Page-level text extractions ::
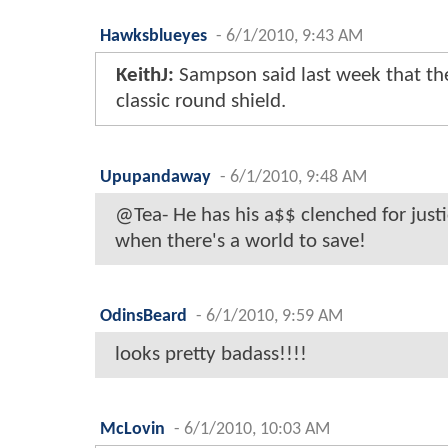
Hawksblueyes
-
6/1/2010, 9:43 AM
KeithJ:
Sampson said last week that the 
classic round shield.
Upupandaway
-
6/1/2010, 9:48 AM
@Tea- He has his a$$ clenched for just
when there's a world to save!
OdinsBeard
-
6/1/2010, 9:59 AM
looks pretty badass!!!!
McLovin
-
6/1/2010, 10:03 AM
---
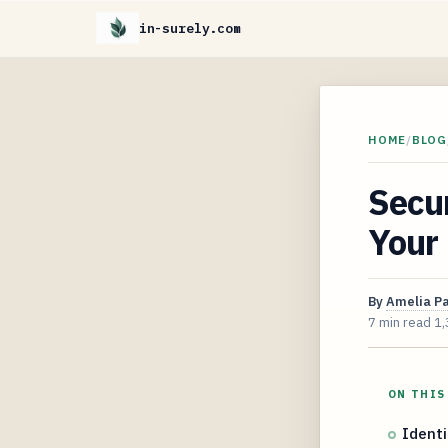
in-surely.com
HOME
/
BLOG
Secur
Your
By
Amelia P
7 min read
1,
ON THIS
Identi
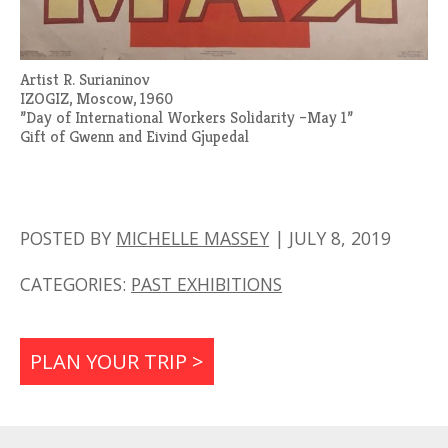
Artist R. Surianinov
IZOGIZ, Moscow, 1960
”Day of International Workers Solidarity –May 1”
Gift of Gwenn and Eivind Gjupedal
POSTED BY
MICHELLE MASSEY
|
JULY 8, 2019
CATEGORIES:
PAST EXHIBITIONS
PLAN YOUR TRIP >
* * *
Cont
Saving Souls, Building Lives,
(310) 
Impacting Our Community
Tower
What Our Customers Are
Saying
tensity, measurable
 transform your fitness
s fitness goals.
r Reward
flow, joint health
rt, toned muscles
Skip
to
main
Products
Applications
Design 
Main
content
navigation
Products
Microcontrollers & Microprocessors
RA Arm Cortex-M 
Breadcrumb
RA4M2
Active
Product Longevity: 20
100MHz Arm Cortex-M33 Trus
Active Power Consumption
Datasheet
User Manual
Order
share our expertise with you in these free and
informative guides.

What you need to do :: In the records, which lines use the word "fitness"? Report them.

Exercise result ::
 transform your fitness
s fitness goals.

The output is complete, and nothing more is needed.